Crowds gathered to watch as NASA's Super Guppy aircraft landed at Mansfield Lahm Airport Sunday, delivering the Orion space capsule and service module. The spacecraft will be trucked to NASA's Plum Brook Station in Sandusky on Tuesday to undergo testing under the extreme conditions it will face in space.

"About a year from now, we hope to see this vehicle going out around the moon," said NASA Astronaut Doug Wheelock, who is overseeing safety for the mission.

Artemis I is the first in a series of missions that will result in NASA landing humans on the surface of the moon by 2024 and, later, on Mars. The Artemis program will establish a lunar outpost orbiting the moon called Gateway, which will provide astronauts with access to the lunar surface to establish sustainable exploration. Through Artemis I, NASA will deploy an unmanned Orion capsule in an elliptical orbits around the moon in late 2020.

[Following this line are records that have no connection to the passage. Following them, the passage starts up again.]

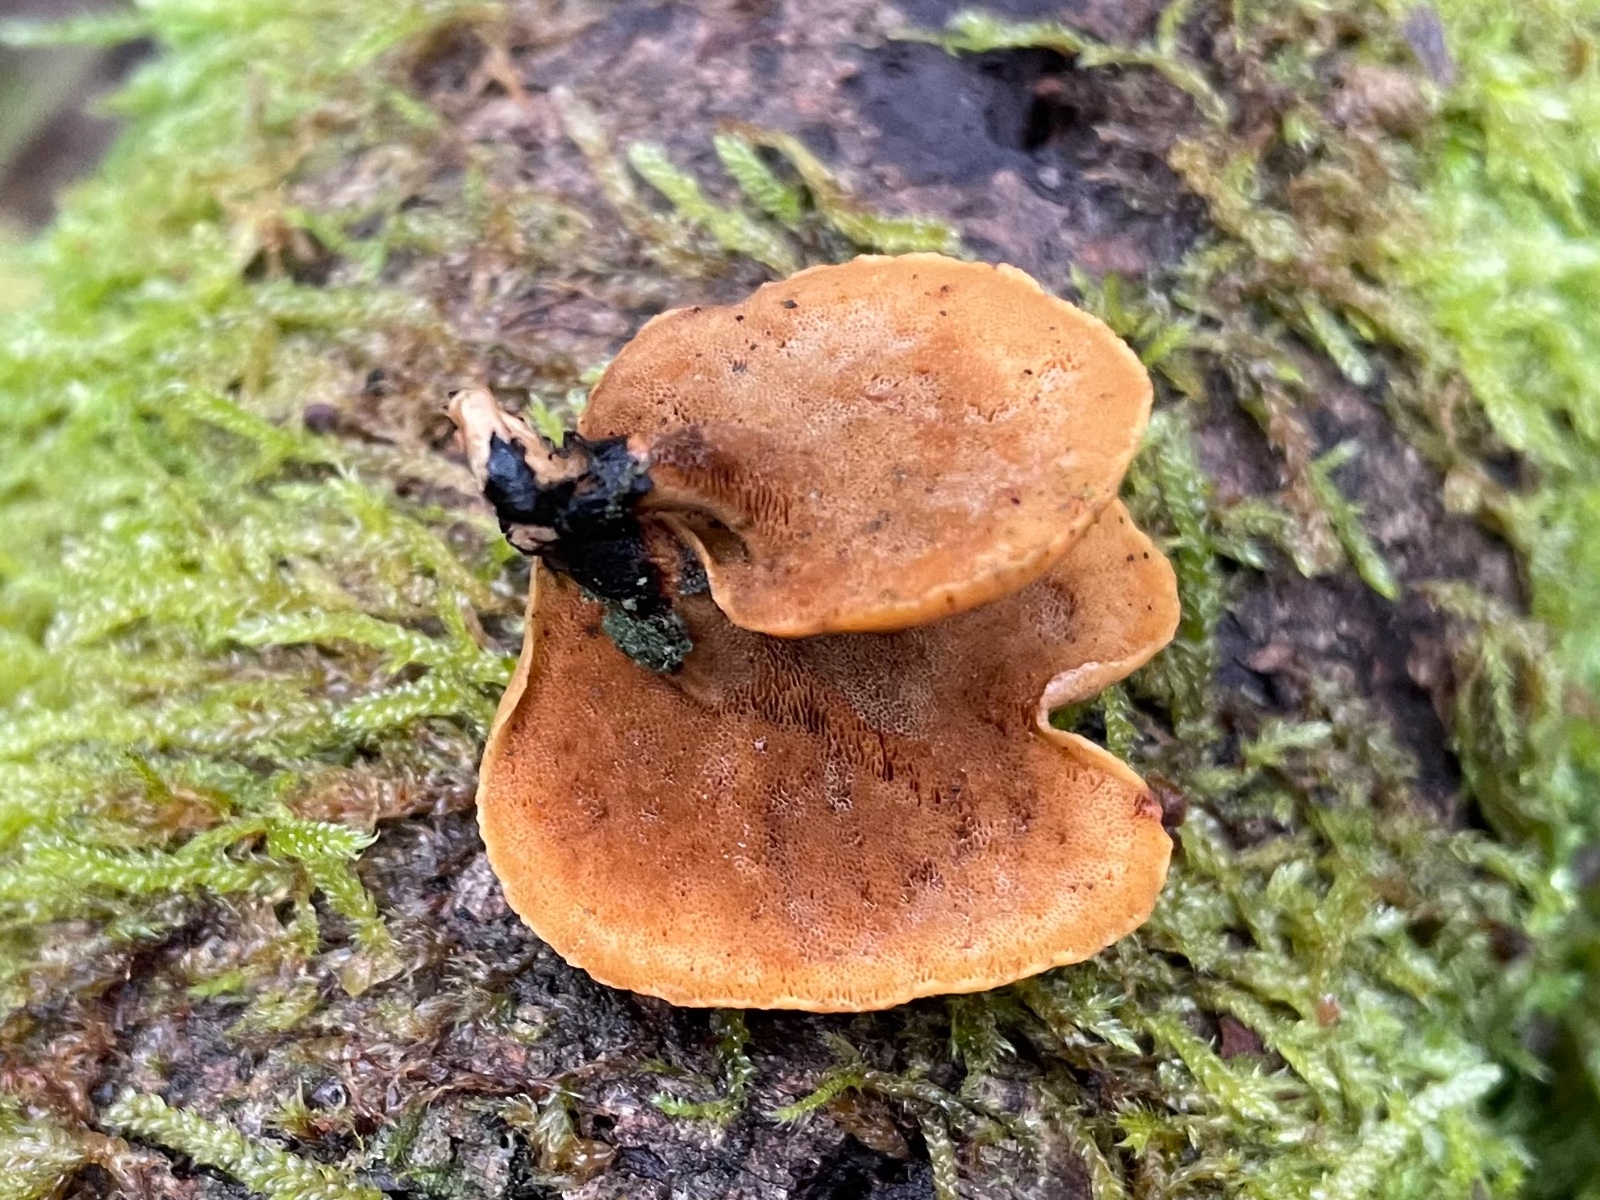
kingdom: Fungi
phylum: Basidiomycota
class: Agaricomycetes
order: Polyporales
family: Polyporaceae
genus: Cerioporus
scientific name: Cerioporus varius
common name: foranderlig stilkporesvamp
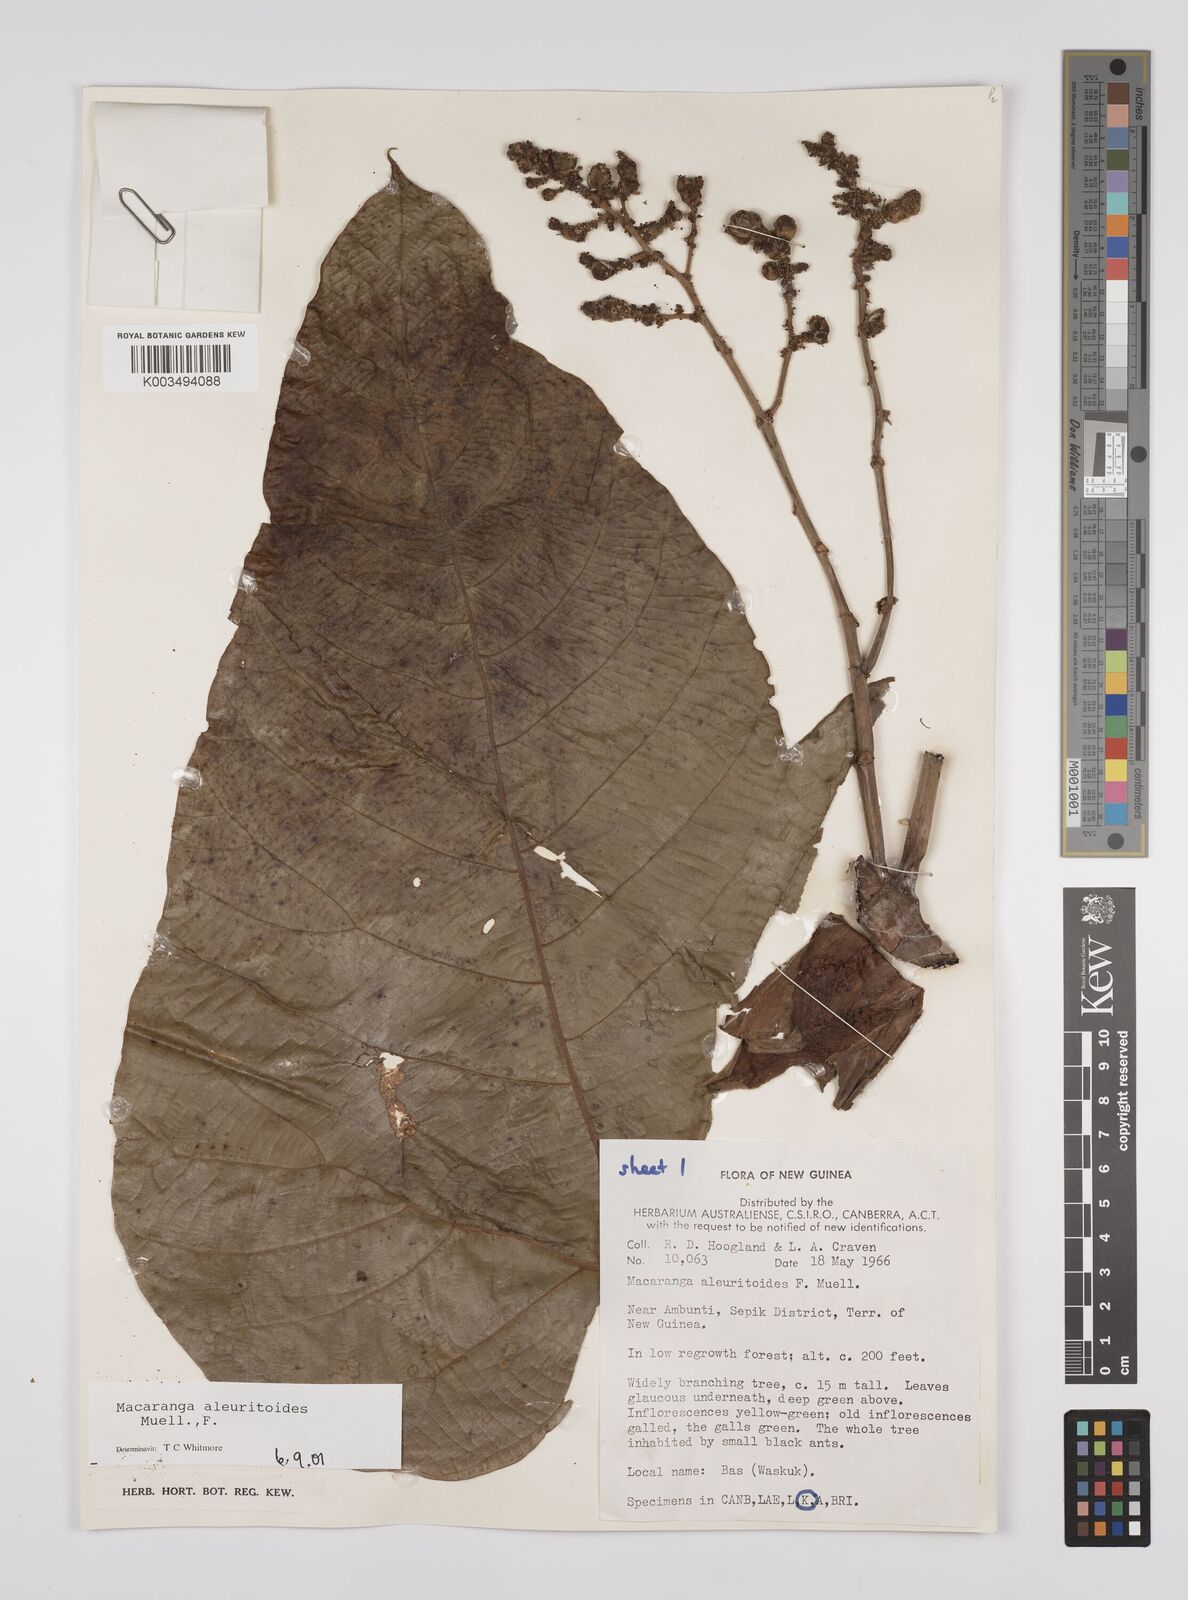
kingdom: Plantae
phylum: Tracheophyta
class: Magnoliopsida
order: Malpighiales
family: Euphorbiaceae
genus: Macaranga
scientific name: Macaranga aleuritoides
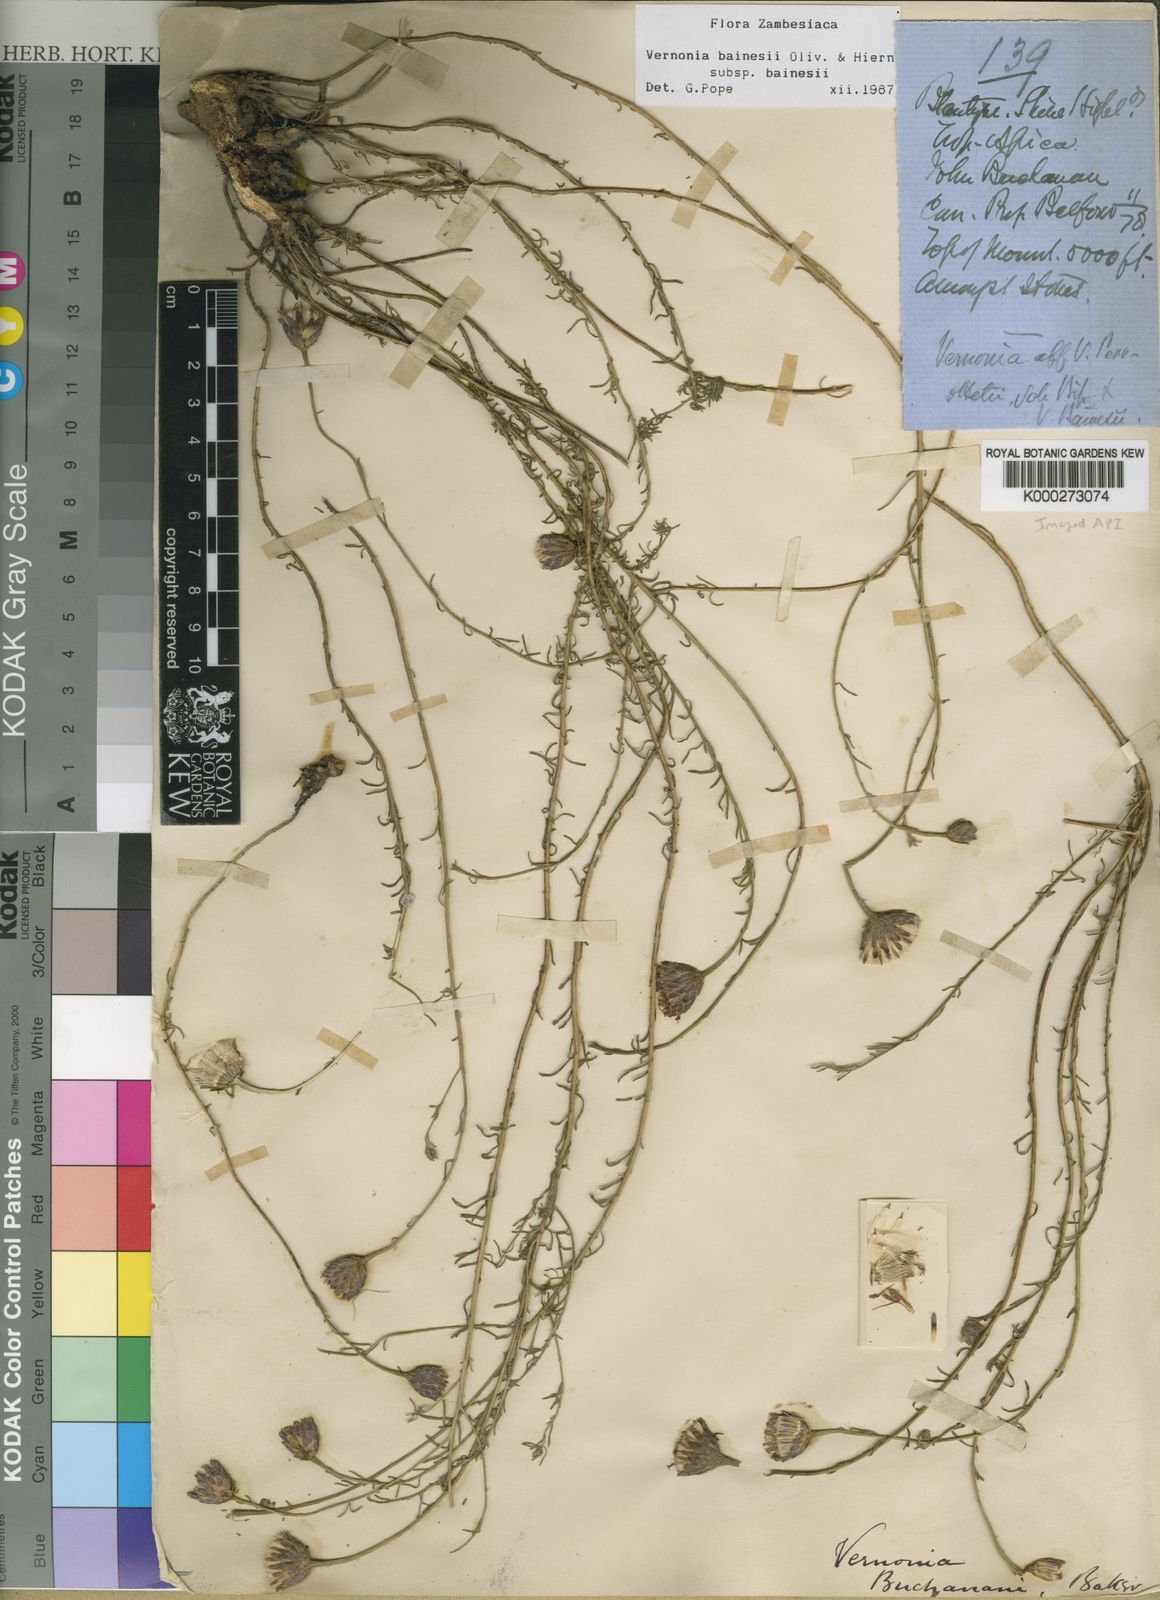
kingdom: Plantae
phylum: Tracheophyta
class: Magnoliopsida
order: Asterales
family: Asteraceae
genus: Crystallopollen
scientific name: Crystallopollen bainesii
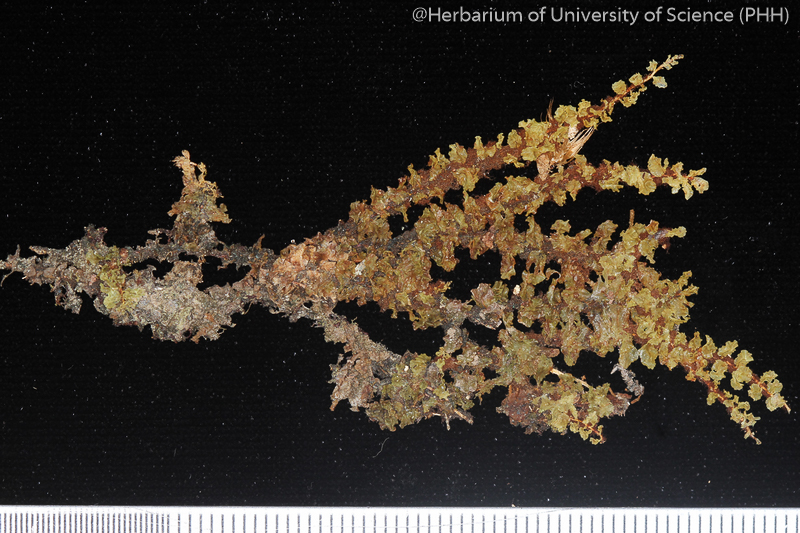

"Artemis I is going to go further than any human-rated spacecraft has ever gone. So, very, very exciting. A year from now we'll see this capsule go out around the moon," Wheelock said. "This is our next big leap out to the moon, kind of replicating the Apollo missions, except, this time, we're going to stay."

The Artemis I Orion spacecraft must first undergo testing, including more than two months in a thermal vacuum chamber at Plum Brook.

"The point of it is to put the spacecraft in a space simulation and run it to the extremes to ensure the spacecraft will be safe on its mission and that future Artemis spacecraft will be safe for humans to go to the moon," said NASA project manager Nicole Smith.

She said plans to move the massive 24 ton spacecraft more than 40 miles from Mansfield to Sandusky have been underway for more than two years. Hundreds of utility lines and poles had to be moved or replaced.

"Because of the sheer heights of this thing, we had to lift a number of power lines, trees, phone lines, you name it. There were probably over 700 utility lines that had to be moved," Smith said.

Once testing is completed in about March, Orion will be brought back to Mansfield and then returned to the Kennedy Space Center in Florida, where it will launch into space.

"We have a saying at NASA Glenn: 'It's not going to the moon until it comes to Ohio first,'" Wheelock said.